* _Task statement_:
These questions are about the article below on Thomas J. Reese's resignation as editor of America.
(a) Since what year have the United States' Jesuits published America?
(b) Who wrote the essay opposing plans to deny communion to Catholic politicians who supported legal abortion?
(c) Whose article did Ratzinger's piece in America respond to?

* _Text shown_:
========================
Signs of the times

Print edition : June 17, 2005

Fr. Thomas J. Reese. A file picture. - PHOTOGRAPH COURTESY: AMERICA

The resignation of the editor of a New York-based Jesuit journal, under pressure from the Vatican, raises questions about the future of free debate within the Catholic Church.

THE Society of Jesus knew that the debate, if it might be called one, was "unwinnable". Pitted against it was the all-powerful Congregation for the Doctrine of the Faith (CDF), the Vatican's guardian of orthodoxy, and its head Joseph Cardinal Ratzinger, currently Pope Benedict XVI. The CDF wanted the Society of Jesus, a men-only religious order of the Roman Catholic Church popularly known as Jesuits, to sack Fr. Thomas J. Reese as the editor-in-chief of America, the respected and influential New York-based newsweekly published by the United States' Jesuits since 1909. The Jesuits withstood the pressure for five years. But in early May, about a month after Ratzinger was elected Pope, Reese resigned, seven years after he took office.

The CDF objected to America's decision, under Reese as editor, to publish stories critical of the Church's stance on several issues. They included some hot potatoes of contemporary Catholic discourse: homosexuality; the role of condoms in combating acquired immune deficiency syndrome (AIDS); Dominus Iesus, the CDF's 2000 declaration that reaffirmed Jesus Christ as the only saviour; the denial of Communion to Catholic politicians who strayed from Church teachings, primarily the one on abortion; clerical celibacy; and stem-cell research.

But it was never a one-sided attack on the Church's doctrinal positions. America stuck to one of the well-established principles of modern journalism: give both sides of the story. It paired articles supporting official Church perspectives with those that disagreed with them. An essay by U.S. Senator David Obey assailed plans to deny communion to Catholic politicians who supported women's right to legal abortion. Another issue of America carried an article, by Prof. Stephen J. Pope of the Jesuit-run Boston College, questioning the Church's condemnation of same-sex marriage. Both replied to other writers who espoused the Church's teaching on the subjects.

America gave space to writings of important figures in the Church hierarchy, including Ratzinger and the conservative U.S. Jesuit Avery Cardinal Dulles. Ratzinger's article responded to one by fellow German Walter Cardinal Kasper, president of the Pontifical Council for Promoting Christian Unity, on the "relationship between the universal Church and the local churches". And America's editorials, by and large, faithfully adhered to the magisterium.
========================
* _Available data_:
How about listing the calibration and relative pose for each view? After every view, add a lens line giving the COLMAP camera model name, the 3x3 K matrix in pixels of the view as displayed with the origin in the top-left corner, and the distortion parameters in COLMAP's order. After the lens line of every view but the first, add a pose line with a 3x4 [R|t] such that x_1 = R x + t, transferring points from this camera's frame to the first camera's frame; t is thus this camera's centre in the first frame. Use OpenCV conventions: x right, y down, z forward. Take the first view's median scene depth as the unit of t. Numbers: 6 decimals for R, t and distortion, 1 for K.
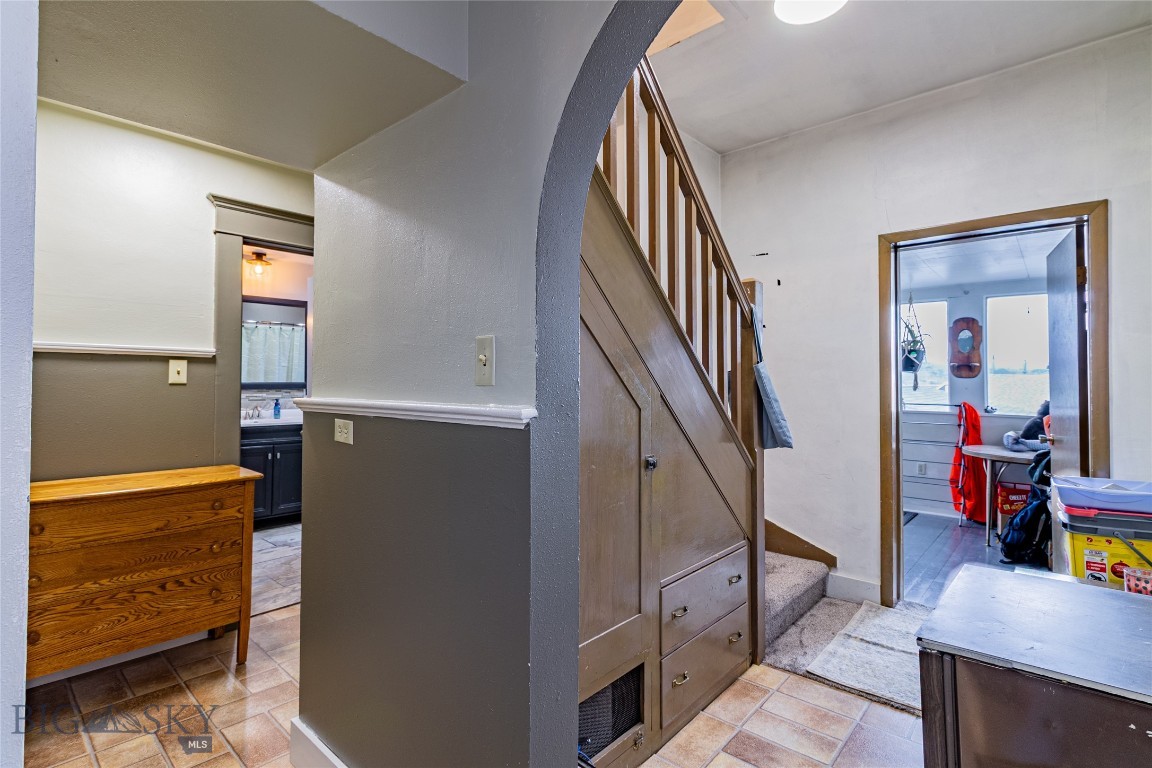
lens RADIAL K [[532.7, 0, 583.8], [0, 532.7, 368.4], [0, 0, 1]] dist [0.000560, 0.000175]
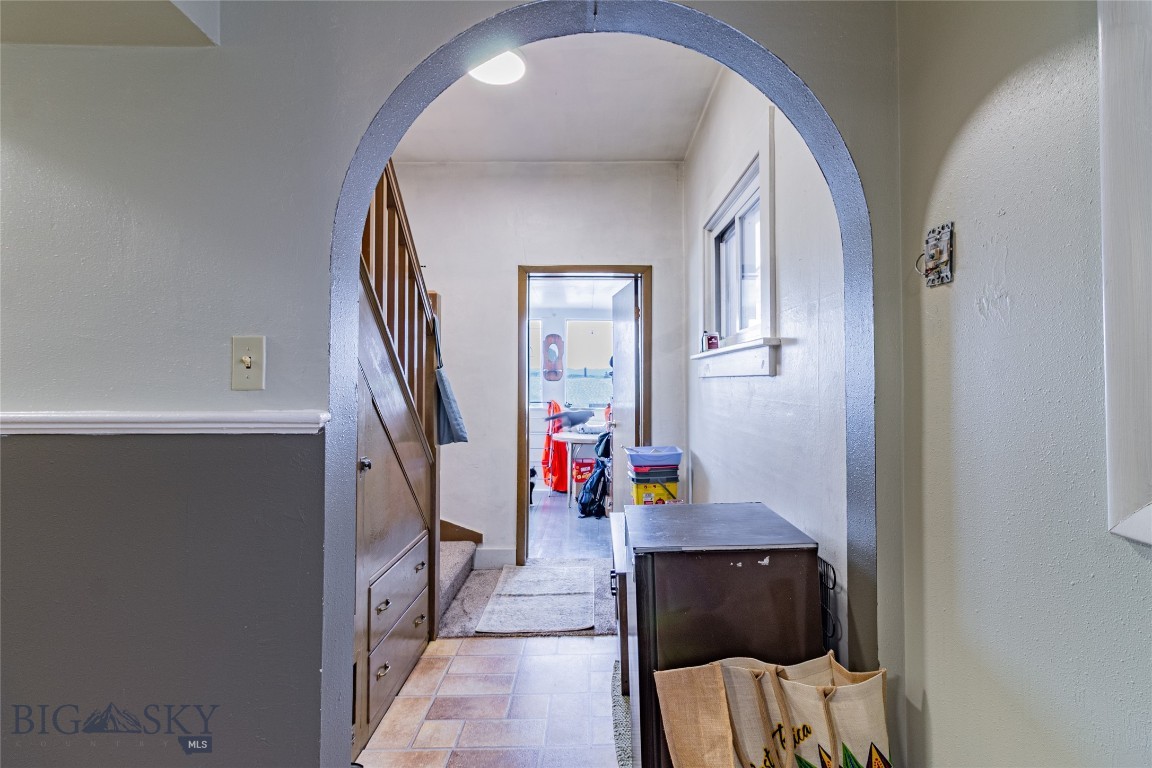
lens RADIAL K [[532.7, 0, 583.8], [0, 532.7, 368.4], [0, 0, 1]] dist [0.000560, 0.000175]
pose [[0.750874, 0.019207, 0.660166, -0.170725], [-0.017255, 0.999806, -0.009462, -0.002547], [-0.660220, -0.004286, 0.751060, -0.029034]]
========================
* _Response to this exercise_:
(a) 1909
(b) U.S. Senator David Obey
(c) Walter Cardinal Kasper's